How about something different for Thanksgiving? Our pastured rabbits are doing magnificently, and will be raised outside on grass until the snow flies. The next fresh rabbits will be available on Saturday 11/3rd. $20 each, limited availability- email us (farmers (at) to reserve yours.

We’re getting awesome reviews of our rabbit:

The rabbits we picked up are amazing. These may not last as long as I thought, but we’ll see. I braised one in red wine with carrots, leeks, garlic and a strip of bacon to keep it moist. 325 degrees for 2 hours. It was amazing. Thanks again for supplying a truly great product! It really shows when something is raised healthfully and with care.             and then this…..

We grilled one of your rabbits on Sunday. Have to say, it was the best quality rabbit meat we have ever had! Rubbed it down with olive oil, garlic, fresh orange zest, and some fresh thyme, oregano, sage and tarragon from our garden and then smoked it lightly with olive wood. Turned out incredible! Juicy, tender and flavorful. Thank you for the love and care you obviously show your rabbits and all of you animals. The quality of the meat is testament to your efforts.”

We do specialize in raising AMAZING turkeys too! We’re signing up the last of our small group of pastured, beautiful turkeys. They are $3/lb and we require a $20 deposit to hold a bird for you. You’ll come to the farm and pick up your beautiful turkey on the day it was harvested. Once you’ve had a fresh LTD Farm turkey, raised on pasture, with love and respect, fattened on organic grains and humanely harvested on the farm where it is not stressed…..well, you’ll never be able to eat a different kind of turkey. Start a new thanksgiving tradition we welcome you and your family’s involvement with the harvesting days! building a deeper respect for the bird your holiday dinner will center around. Email us to sign up; farmers (at) We harvest our turkeys here on the farm, the weekend before Thanksgiving. They keep perfectly in a cooler with ice until you are ready to roast!

Stored records

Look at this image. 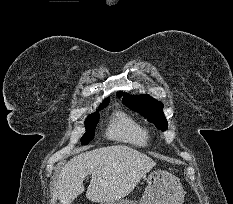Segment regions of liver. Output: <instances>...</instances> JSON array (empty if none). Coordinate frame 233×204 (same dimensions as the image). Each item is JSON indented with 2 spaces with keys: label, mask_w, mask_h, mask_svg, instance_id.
Masks as SVG:
<instances>
[{
  "label": "liver",
  "mask_w": 233,
  "mask_h": 204,
  "mask_svg": "<svg viewBox=\"0 0 233 204\" xmlns=\"http://www.w3.org/2000/svg\"><path fill=\"white\" fill-rule=\"evenodd\" d=\"M155 161L131 147L113 145L78 154L62 168L51 189L50 204L57 199L71 204L82 192L83 182L92 174L86 198L92 202L116 201L127 196Z\"/></svg>",
  "instance_id": "liver-1"
}]
</instances>
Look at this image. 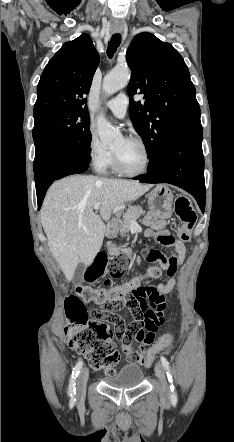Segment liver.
Masks as SVG:
<instances>
[{
  "label": "liver",
  "mask_w": 234,
  "mask_h": 442,
  "mask_svg": "<svg viewBox=\"0 0 234 442\" xmlns=\"http://www.w3.org/2000/svg\"><path fill=\"white\" fill-rule=\"evenodd\" d=\"M152 187L130 180L75 175L51 185L41 209L48 246L66 279L71 281L79 263L89 265L100 251L105 224L112 210L138 199ZM99 202L100 216L93 212Z\"/></svg>",
  "instance_id": "6515ba94"
}]
</instances>
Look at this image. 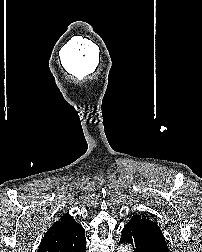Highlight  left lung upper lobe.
<instances>
[{
	"mask_svg": "<svg viewBox=\"0 0 202 252\" xmlns=\"http://www.w3.org/2000/svg\"><path fill=\"white\" fill-rule=\"evenodd\" d=\"M131 221H135V222H138V223H143L145 225H148L149 227L151 228H154L155 231L159 232V234L162 236L164 242H165V238L159 228V226L157 225V223L149 220V219H146L145 217H142L140 215H136V216H133V218L131 219ZM166 243V242H165Z\"/></svg>",
	"mask_w": 202,
	"mask_h": 252,
	"instance_id": "left-lung-upper-lobe-1",
	"label": "left lung upper lobe"
}]
</instances>
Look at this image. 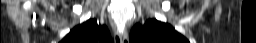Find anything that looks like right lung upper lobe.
Returning a JSON list of instances; mask_svg holds the SVG:
<instances>
[{
    "instance_id": "1",
    "label": "right lung upper lobe",
    "mask_w": 256,
    "mask_h": 43,
    "mask_svg": "<svg viewBox=\"0 0 256 43\" xmlns=\"http://www.w3.org/2000/svg\"><path fill=\"white\" fill-rule=\"evenodd\" d=\"M61 43H113L106 26L98 25L96 19L75 27Z\"/></svg>"
}]
</instances>
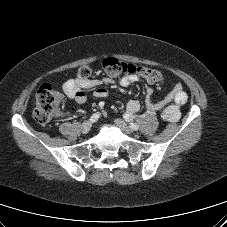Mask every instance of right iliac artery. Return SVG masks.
<instances>
[{"instance_id":"1","label":"right iliac artery","mask_w":227,"mask_h":227,"mask_svg":"<svg viewBox=\"0 0 227 227\" xmlns=\"http://www.w3.org/2000/svg\"><path fill=\"white\" fill-rule=\"evenodd\" d=\"M99 118H100V113L97 112V113H94V114L90 117L89 121H90L91 123H94V122H96Z\"/></svg>"}]
</instances>
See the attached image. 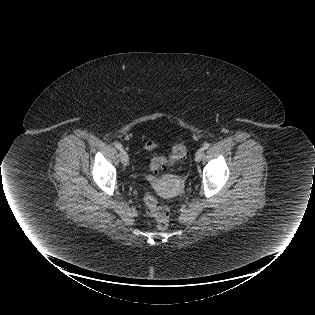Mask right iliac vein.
<instances>
[{"label":"right iliac vein","mask_w":315,"mask_h":315,"mask_svg":"<svg viewBox=\"0 0 315 315\" xmlns=\"http://www.w3.org/2000/svg\"><path fill=\"white\" fill-rule=\"evenodd\" d=\"M120 159H121V162L124 166H127L128 163H129V157H128V154L125 150H120Z\"/></svg>","instance_id":"63e3f726"}]
</instances>
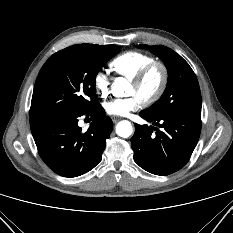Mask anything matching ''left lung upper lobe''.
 <instances>
[{"label": "left lung upper lobe", "instance_id": "obj_1", "mask_svg": "<svg viewBox=\"0 0 233 233\" xmlns=\"http://www.w3.org/2000/svg\"><path fill=\"white\" fill-rule=\"evenodd\" d=\"M138 47L144 48L147 45ZM150 51L165 63L168 83L160 100L142 112L151 118H160L175 112L201 113L199 83L189 64L168 47L155 45L150 47Z\"/></svg>", "mask_w": 233, "mask_h": 233}]
</instances>
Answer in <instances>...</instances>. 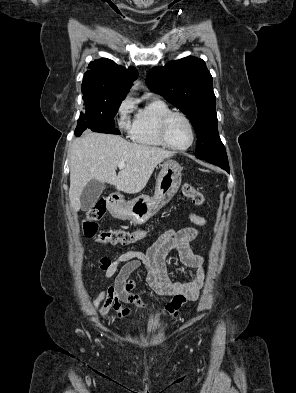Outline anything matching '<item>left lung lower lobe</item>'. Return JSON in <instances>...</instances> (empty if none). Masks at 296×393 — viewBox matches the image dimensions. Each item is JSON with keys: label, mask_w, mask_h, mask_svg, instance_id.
Segmentation results:
<instances>
[{"label": "left lung lower lobe", "mask_w": 296, "mask_h": 393, "mask_svg": "<svg viewBox=\"0 0 296 393\" xmlns=\"http://www.w3.org/2000/svg\"><path fill=\"white\" fill-rule=\"evenodd\" d=\"M206 161L217 165L230 173L228 159H207Z\"/></svg>", "instance_id": "left-lung-lower-lobe-1"}]
</instances>
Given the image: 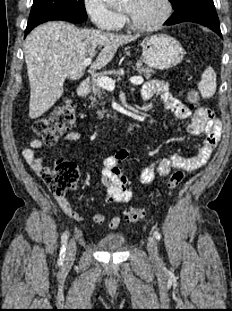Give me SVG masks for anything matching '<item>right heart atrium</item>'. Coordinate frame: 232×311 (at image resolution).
Instances as JSON below:
<instances>
[{"mask_svg": "<svg viewBox=\"0 0 232 311\" xmlns=\"http://www.w3.org/2000/svg\"><path fill=\"white\" fill-rule=\"evenodd\" d=\"M83 5L94 26L100 30H117L123 22V15L112 10L106 0H83Z\"/></svg>", "mask_w": 232, "mask_h": 311, "instance_id": "obj_1", "label": "right heart atrium"}]
</instances>
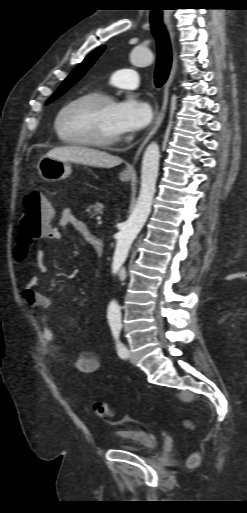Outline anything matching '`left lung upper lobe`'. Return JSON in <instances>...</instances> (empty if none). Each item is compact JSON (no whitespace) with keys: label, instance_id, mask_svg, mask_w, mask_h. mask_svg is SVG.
Wrapping results in <instances>:
<instances>
[{"label":"left lung upper lobe","instance_id":"left-lung-upper-lobe-1","mask_svg":"<svg viewBox=\"0 0 247 513\" xmlns=\"http://www.w3.org/2000/svg\"><path fill=\"white\" fill-rule=\"evenodd\" d=\"M105 46L99 47L90 53L82 63H80L67 77V79L63 82V84L59 87V89L52 95V97L46 102V104L51 103L56 100L58 97L63 95L72 85H74L85 73L86 71L93 65V63L97 60V58L104 51Z\"/></svg>","mask_w":247,"mask_h":513}]
</instances>
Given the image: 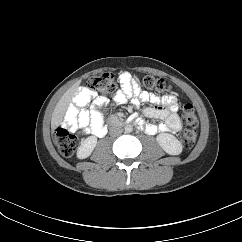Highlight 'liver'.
I'll list each match as a JSON object with an SVG mask.
<instances>
[{
	"label": "liver",
	"mask_w": 242,
	"mask_h": 242,
	"mask_svg": "<svg viewBox=\"0 0 242 242\" xmlns=\"http://www.w3.org/2000/svg\"><path fill=\"white\" fill-rule=\"evenodd\" d=\"M69 96H70V92H67L65 96L61 99V101L57 104L52 115V121H51L52 130L56 129L59 126L60 121L64 115L65 108L68 104Z\"/></svg>",
	"instance_id": "liver-1"
}]
</instances>
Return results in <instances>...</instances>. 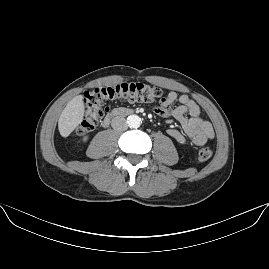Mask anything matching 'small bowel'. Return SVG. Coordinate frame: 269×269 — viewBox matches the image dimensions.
I'll return each mask as SVG.
<instances>
[{"label":"small bowel","mask_w":269,"mask_h":269,"mask_svg":"<svg viewBox=\"0 0 269 269\" xmlns=\"http://www.w3.org/2000/svg\"><path fill=\"white\" fill-rule=\"evenodd\" d=\"M175 104L177 106H174ZM156 113L162 117H173L196 146H203L214 138L212 124L201 117L198 105L187 95L168 92L161 100ZM168 134L181 144L186 142L184 134L177 129L168 130Z\"/></svg>","instance_id":"obj_1"}]
</instances>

**Requests**.
[a] Answer these from the farm post about rabbits and turkeys:
(i) What is the price of each fresh rabbit?
(ii) At what temperature, and for how long, was the braised rabbit cooked?
(iii) When does the farm harvest its turkeys?
[b] Reproduce the part of the farm post starting with "How about something" and going on through "and then this…..".

**Answers given**.
[a]
(i) $20 each.
(ii) 325 degrees for 2 hours.
(iii) The weekend before Thanksgiving.

[b]
How about something different for Thanksgiving? Our pastured rabbits are doing magnificently, and will be raised outside on grass until the snow flies. The next fresh rabbits will be available on Saturday 11/3rd. $20 each, limited availability- email us (farmers (at) to reserve yours.

We’re getting awesome reviews of our rabbit:

The rabbits we picked up are amazing. These may not last as long as I thought, but we’ll see. I braised one in red wine with carrots, leeks, garlic and a strip of bacon to keep it moist. 325 degrees for 2 hours. It was amazing. Thanks again for supplying a truly great product! It really shows when something is raised healthfully and with care.             and then this…..